§ Exercise data:
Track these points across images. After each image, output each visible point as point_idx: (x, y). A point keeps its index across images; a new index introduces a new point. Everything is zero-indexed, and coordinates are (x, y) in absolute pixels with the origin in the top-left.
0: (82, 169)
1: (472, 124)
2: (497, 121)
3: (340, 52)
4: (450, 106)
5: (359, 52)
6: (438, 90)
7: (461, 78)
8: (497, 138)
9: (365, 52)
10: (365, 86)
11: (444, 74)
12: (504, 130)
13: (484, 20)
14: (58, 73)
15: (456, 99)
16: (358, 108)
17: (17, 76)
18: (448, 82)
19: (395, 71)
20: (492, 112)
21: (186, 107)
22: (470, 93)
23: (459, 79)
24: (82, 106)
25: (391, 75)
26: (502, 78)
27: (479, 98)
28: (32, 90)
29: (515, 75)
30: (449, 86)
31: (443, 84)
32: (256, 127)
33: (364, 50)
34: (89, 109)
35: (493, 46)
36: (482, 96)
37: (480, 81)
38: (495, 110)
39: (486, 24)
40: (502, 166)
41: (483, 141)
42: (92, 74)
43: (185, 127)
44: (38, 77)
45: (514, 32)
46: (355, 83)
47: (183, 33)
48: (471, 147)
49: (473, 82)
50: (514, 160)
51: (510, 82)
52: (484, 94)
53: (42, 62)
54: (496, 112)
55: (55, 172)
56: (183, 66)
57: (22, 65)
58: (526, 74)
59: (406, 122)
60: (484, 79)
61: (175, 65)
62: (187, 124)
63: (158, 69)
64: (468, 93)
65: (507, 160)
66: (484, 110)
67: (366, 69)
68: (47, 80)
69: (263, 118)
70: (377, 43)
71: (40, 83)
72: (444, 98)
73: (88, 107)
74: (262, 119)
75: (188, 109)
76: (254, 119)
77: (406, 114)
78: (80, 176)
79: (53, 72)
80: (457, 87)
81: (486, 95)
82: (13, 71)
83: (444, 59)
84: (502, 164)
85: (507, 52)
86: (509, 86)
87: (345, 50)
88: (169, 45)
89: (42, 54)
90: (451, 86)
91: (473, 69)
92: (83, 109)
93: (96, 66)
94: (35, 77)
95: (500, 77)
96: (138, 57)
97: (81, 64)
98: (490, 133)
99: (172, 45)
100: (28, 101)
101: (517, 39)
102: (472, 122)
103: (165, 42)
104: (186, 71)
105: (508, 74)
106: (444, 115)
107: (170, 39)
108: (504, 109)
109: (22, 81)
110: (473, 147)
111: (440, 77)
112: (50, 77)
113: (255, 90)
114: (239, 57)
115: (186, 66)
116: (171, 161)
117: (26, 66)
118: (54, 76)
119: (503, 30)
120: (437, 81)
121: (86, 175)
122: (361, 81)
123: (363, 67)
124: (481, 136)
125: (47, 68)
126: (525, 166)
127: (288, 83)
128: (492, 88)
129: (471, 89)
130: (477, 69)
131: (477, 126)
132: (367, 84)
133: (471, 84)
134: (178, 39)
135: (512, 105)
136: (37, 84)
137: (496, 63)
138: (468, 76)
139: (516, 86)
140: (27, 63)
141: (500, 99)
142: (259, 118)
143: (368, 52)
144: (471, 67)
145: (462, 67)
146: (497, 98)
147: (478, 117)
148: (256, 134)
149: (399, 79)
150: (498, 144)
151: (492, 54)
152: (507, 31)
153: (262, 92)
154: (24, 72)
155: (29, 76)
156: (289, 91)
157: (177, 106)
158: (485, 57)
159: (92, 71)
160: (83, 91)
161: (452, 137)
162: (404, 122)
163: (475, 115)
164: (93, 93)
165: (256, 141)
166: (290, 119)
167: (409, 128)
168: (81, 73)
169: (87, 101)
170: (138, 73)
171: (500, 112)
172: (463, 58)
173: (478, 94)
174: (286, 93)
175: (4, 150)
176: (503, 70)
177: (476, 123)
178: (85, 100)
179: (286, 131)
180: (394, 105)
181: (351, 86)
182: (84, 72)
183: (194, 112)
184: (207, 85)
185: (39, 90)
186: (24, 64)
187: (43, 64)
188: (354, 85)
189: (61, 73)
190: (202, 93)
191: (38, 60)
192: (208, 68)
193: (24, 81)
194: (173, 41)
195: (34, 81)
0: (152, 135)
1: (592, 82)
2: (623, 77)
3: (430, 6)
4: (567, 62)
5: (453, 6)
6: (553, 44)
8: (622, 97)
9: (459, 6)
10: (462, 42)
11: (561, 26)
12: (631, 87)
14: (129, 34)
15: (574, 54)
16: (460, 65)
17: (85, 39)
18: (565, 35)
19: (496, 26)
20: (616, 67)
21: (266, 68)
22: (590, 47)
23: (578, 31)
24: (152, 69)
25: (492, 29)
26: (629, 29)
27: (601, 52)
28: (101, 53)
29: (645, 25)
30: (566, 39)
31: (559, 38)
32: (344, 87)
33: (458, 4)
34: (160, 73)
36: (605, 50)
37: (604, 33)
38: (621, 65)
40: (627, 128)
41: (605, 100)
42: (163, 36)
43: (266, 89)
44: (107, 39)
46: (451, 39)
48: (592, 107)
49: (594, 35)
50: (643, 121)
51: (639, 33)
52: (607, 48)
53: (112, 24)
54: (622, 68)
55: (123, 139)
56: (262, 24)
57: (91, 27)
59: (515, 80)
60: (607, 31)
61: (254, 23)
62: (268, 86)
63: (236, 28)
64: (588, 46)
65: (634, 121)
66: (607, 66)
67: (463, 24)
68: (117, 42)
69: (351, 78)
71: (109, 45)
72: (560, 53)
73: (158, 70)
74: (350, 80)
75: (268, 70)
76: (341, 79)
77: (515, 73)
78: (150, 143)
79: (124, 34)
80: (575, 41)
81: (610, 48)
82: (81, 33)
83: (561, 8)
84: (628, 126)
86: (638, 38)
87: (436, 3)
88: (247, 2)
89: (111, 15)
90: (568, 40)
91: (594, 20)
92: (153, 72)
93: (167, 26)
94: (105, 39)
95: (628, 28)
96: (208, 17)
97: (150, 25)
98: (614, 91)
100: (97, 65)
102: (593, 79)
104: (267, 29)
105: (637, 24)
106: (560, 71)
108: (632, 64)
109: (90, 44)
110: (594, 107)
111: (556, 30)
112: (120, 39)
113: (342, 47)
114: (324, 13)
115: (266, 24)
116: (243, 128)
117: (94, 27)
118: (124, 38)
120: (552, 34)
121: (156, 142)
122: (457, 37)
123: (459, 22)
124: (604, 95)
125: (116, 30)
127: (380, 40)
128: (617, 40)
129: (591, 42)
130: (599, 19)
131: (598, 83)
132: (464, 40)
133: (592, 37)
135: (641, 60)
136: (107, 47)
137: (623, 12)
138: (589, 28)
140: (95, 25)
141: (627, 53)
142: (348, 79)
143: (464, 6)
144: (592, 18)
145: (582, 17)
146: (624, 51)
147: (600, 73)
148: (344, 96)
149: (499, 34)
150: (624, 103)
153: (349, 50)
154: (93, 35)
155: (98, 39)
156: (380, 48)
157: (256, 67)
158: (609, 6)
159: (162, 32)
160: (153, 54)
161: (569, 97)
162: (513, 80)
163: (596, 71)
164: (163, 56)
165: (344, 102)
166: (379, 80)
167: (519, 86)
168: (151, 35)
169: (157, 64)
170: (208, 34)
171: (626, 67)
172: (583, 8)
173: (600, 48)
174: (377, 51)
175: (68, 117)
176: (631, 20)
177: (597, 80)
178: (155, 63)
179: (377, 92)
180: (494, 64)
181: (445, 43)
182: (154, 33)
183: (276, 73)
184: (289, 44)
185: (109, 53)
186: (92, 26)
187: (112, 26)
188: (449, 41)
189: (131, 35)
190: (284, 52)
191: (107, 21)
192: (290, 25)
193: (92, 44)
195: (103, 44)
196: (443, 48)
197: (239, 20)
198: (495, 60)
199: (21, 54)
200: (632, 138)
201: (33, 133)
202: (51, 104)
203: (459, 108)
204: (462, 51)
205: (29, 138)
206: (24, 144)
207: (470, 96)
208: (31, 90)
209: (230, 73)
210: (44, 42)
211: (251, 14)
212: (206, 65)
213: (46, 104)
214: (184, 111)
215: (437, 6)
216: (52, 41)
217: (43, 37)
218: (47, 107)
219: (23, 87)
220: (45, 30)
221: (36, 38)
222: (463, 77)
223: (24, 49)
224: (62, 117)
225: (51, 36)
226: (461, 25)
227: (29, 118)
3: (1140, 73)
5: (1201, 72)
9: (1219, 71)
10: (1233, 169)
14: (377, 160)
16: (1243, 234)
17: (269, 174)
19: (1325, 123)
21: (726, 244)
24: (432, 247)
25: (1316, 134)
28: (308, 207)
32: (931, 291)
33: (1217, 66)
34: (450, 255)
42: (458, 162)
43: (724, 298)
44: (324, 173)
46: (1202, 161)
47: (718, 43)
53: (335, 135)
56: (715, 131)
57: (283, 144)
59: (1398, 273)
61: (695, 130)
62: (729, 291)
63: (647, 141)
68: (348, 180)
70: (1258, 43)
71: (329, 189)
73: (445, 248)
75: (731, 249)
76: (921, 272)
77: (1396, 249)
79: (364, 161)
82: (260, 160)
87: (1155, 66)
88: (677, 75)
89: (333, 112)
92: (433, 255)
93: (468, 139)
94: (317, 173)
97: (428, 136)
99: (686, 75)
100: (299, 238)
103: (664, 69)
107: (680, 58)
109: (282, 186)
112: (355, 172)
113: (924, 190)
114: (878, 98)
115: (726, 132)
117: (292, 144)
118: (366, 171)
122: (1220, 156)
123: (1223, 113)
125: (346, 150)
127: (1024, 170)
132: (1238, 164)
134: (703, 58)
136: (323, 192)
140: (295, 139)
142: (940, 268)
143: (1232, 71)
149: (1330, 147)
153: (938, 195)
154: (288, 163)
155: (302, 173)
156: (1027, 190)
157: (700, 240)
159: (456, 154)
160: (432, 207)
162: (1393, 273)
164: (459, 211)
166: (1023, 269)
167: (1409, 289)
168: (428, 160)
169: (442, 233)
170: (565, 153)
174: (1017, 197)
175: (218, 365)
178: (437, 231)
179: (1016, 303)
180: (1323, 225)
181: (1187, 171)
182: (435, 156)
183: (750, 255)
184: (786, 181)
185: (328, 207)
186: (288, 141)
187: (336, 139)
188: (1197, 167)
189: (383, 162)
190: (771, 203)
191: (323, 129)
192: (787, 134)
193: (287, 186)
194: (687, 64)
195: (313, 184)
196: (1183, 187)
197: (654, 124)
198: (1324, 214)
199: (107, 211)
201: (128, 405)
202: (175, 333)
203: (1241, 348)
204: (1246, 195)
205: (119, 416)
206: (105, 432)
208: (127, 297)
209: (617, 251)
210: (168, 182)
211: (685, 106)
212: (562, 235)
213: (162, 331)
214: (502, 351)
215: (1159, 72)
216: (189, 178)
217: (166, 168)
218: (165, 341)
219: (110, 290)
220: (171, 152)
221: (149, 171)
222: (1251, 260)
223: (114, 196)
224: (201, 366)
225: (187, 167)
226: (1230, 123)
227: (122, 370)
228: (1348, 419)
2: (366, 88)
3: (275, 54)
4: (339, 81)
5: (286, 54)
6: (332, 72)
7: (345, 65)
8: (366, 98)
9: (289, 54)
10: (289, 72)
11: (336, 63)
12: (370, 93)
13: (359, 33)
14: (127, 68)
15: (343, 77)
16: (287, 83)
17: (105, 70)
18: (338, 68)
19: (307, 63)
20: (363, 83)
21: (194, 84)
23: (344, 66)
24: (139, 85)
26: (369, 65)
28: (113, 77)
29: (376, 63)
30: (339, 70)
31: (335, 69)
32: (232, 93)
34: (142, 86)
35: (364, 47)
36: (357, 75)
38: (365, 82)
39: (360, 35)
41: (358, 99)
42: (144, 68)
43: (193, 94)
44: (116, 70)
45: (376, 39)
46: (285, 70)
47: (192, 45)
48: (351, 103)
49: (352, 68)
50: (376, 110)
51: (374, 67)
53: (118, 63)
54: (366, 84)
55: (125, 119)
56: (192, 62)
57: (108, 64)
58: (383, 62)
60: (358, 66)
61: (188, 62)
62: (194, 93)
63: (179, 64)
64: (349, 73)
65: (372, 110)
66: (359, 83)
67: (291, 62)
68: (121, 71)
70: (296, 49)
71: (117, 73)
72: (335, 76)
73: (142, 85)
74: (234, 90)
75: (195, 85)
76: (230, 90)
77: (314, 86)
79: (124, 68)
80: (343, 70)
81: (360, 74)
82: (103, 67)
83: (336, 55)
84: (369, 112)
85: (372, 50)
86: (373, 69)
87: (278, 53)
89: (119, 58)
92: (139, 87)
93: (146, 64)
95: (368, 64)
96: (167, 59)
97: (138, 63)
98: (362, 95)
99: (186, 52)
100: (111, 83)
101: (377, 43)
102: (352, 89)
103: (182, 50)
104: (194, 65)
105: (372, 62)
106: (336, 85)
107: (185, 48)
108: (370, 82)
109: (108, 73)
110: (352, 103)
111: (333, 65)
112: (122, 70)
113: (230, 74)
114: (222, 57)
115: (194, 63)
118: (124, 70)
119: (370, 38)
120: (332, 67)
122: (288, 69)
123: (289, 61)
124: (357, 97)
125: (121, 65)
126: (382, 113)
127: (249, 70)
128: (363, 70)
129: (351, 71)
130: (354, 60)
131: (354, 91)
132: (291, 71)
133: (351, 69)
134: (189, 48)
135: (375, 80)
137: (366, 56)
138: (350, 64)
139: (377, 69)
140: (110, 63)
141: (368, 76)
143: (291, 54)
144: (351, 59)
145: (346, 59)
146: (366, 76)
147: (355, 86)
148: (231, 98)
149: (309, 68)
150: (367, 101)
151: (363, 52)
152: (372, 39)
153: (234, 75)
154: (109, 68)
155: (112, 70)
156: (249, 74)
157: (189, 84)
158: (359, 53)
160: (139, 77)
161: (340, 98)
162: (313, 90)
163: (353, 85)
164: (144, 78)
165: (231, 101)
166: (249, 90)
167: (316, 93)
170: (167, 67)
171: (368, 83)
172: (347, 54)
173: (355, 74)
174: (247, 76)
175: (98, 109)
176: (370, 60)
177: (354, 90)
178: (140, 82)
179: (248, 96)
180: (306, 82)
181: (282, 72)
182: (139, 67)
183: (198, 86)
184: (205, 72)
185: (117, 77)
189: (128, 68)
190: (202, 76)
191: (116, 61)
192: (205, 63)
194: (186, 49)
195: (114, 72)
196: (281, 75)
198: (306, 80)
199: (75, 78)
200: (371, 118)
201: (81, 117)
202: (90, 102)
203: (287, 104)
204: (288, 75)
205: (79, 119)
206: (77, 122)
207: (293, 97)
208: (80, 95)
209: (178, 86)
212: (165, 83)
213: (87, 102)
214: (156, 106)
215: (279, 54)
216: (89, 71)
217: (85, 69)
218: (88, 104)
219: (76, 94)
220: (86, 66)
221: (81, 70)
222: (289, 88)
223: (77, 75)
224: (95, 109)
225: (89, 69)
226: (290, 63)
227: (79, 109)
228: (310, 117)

§ Work request: From the line holding "155: (29, 76)" to the line holding "190: (202, 93)", inclusive, restate each line above exactly as written.

§ Your response:
155: (29, 76)
156: (289, 91)
157: (177, 106)
158: (485, 57)
159: (92, 71)
160: (83, 91)
161: (452, 137)
162: (404, 122)
163: (475, 115)
164: (93, 93)
165: (256, 141)
166: (290, 119)
167: (409, 128)
168: (81, 73)
169: (87, 101)
170: (138, 73)
171: (500, 112)
172: (463, 58)
173: (478, 94)
174: (286, 93)
175: (4, 150)
176: (503, 70)
177: (476, 123)
178: (85, 100)
179: (286, 131)
180: (394, 105)
181: (351, 86)
182: (84, 72)
183: (194, 112)
184: (207, 85)
185: (39, 90)
186: (24, 64)
187: (43, 64)
188: (354, 85)
189: (61, 73)
190: (202, 93)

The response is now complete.